*YOUR OBJECTIVE:*
Copy each of the lines below word for word, leaving out the pictures.
———
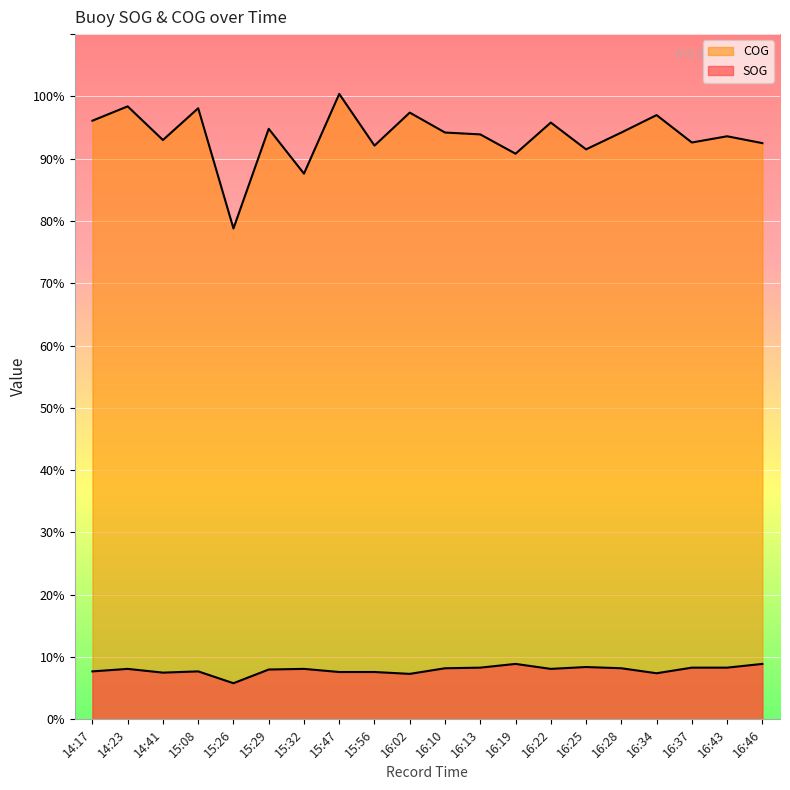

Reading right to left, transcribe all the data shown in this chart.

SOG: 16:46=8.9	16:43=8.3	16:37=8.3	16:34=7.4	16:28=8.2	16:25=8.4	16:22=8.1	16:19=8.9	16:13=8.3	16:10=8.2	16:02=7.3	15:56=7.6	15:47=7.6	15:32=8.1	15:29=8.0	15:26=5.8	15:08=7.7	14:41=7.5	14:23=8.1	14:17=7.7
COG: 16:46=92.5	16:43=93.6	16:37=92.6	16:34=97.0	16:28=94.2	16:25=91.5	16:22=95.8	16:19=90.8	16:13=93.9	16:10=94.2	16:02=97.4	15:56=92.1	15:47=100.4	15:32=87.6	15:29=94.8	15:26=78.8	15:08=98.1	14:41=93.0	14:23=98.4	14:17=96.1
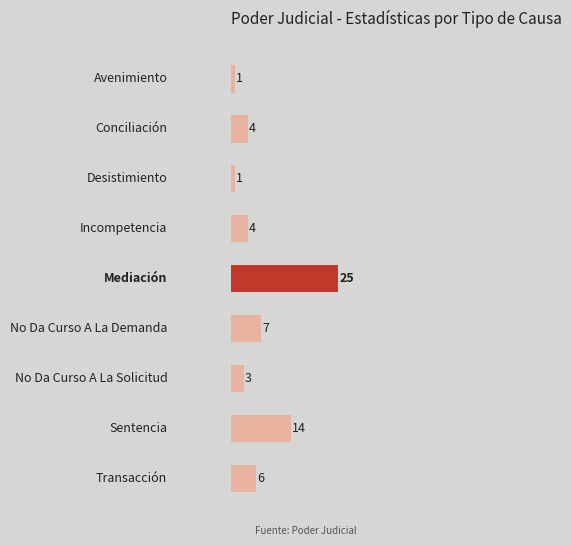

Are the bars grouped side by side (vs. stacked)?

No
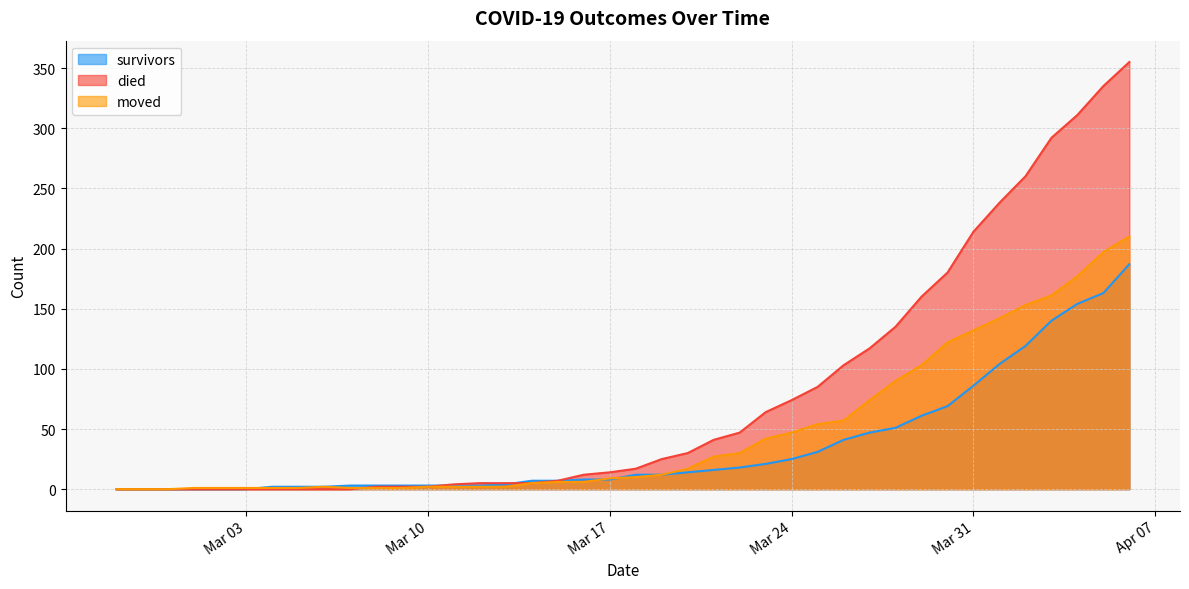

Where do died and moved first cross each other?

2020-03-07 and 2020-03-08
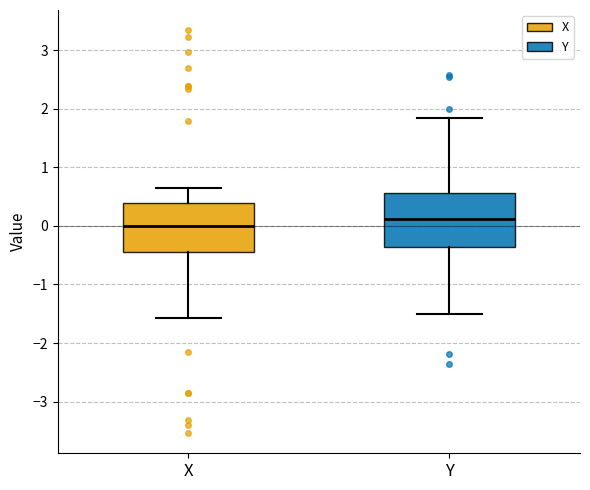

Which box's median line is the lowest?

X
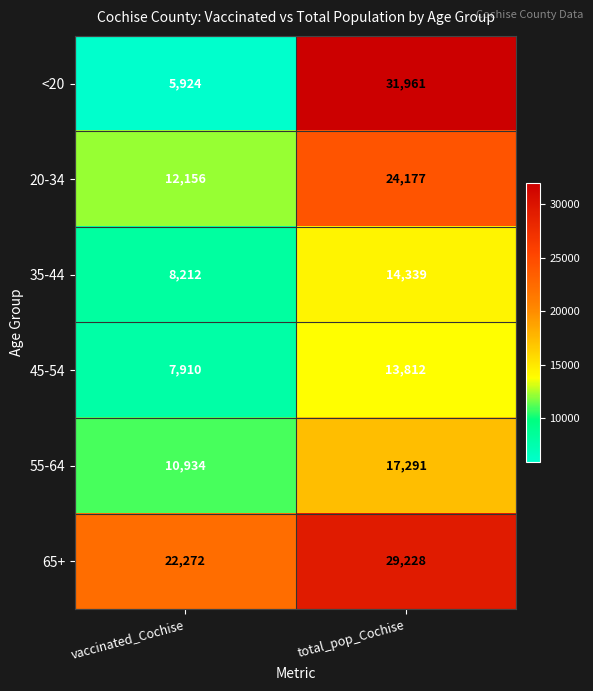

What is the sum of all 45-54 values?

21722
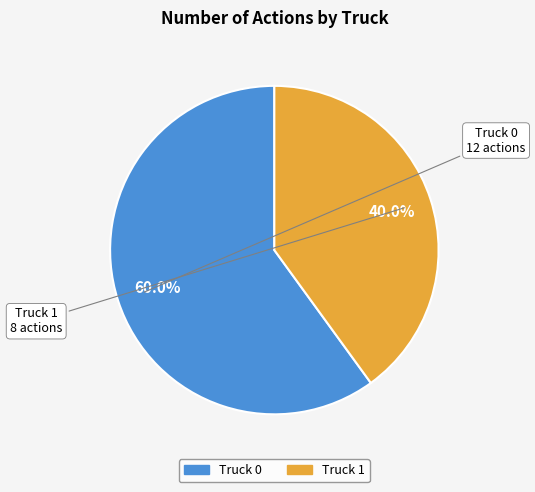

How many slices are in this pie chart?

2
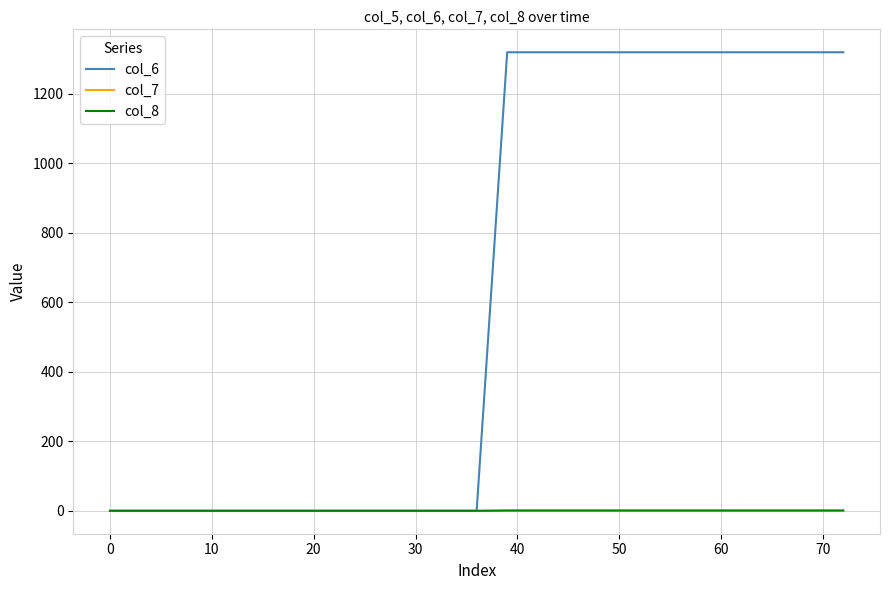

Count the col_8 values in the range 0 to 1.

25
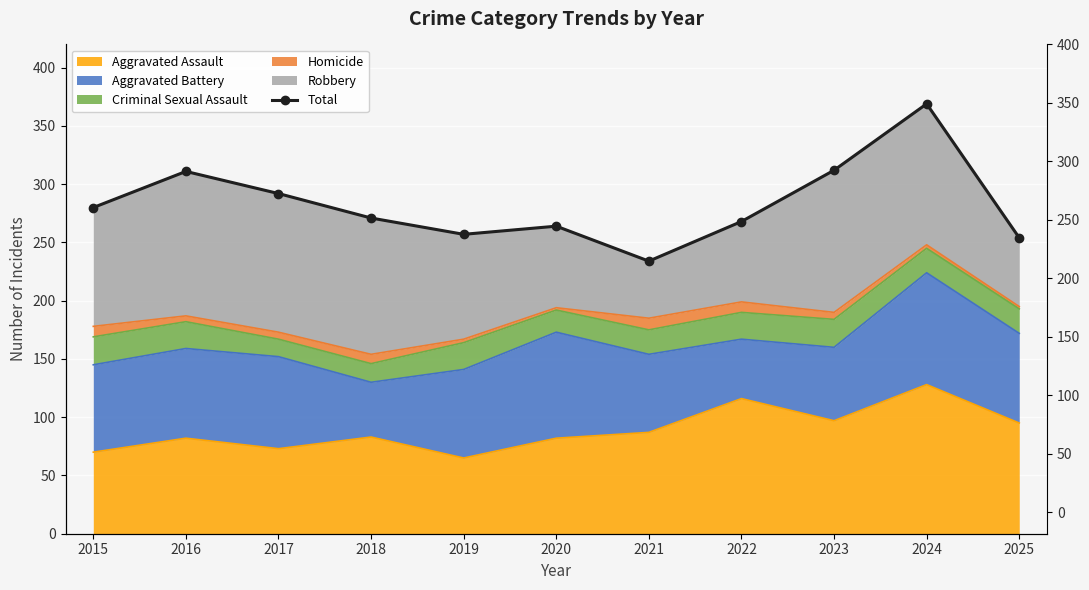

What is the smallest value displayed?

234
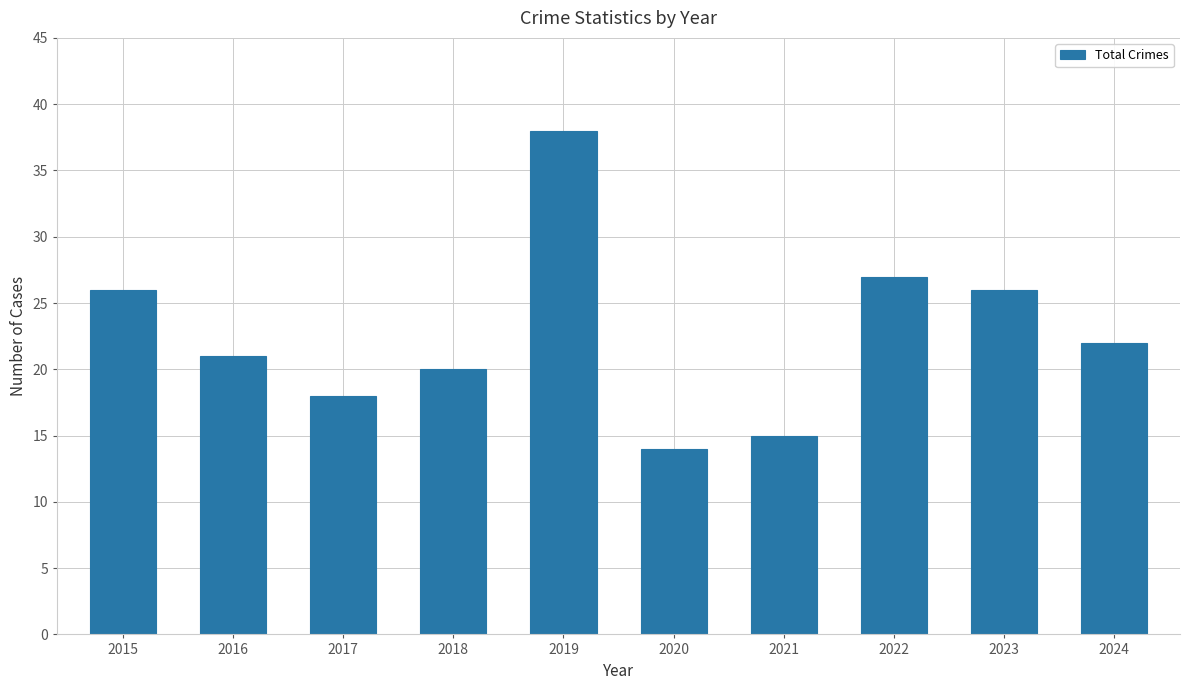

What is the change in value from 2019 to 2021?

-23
———
*ANSWER:*
Reading right to left, transcribe all the data shown in this chart.

SOG: 16:46=8.9	16:43=8.3	16:37=8.3	16:34=7.4	16:28=8.2	16:25=8.4	16:22=8.1	16:19=8.9	16:13=8.3	16:10=8.2	16:02=7.3	15:56=7.6	15:47=7.6	15:32=8.1	15:29=8.0	15:26=5.8	15:08=7.7	14:41=7.5	14:23=8.1	14:17=7.7
COG: 16:46=92.5	16:43=93.6	16:37=92.6	16:34=97.0	16:28=94.2	16:25=91.5	16:22=95.8	16:19=90.8	16:13=93.9	16:10=94.2	16:02=97.4	15:56=92.1	15:47=100.4	15:32=87.6	15:29=94.8	15:26=78.8	15:08=98.1	14:41=93.0	14:23=98.4	14:17=96.1

Are the bars grouped side by side (vs. stacked)?

No

Where do died and moved first cross each other?

2020-03-07 and 2020-03-08

Which box's median line is the lowest?

X

What is the sum of all 45-54 values?

21722

How many slices are in this pie chart?

2

Count the col_8 values in the range 0 to 1.

25

What is the smallest value displayed?

234

What is the change in value from 2019 to 2021?

-23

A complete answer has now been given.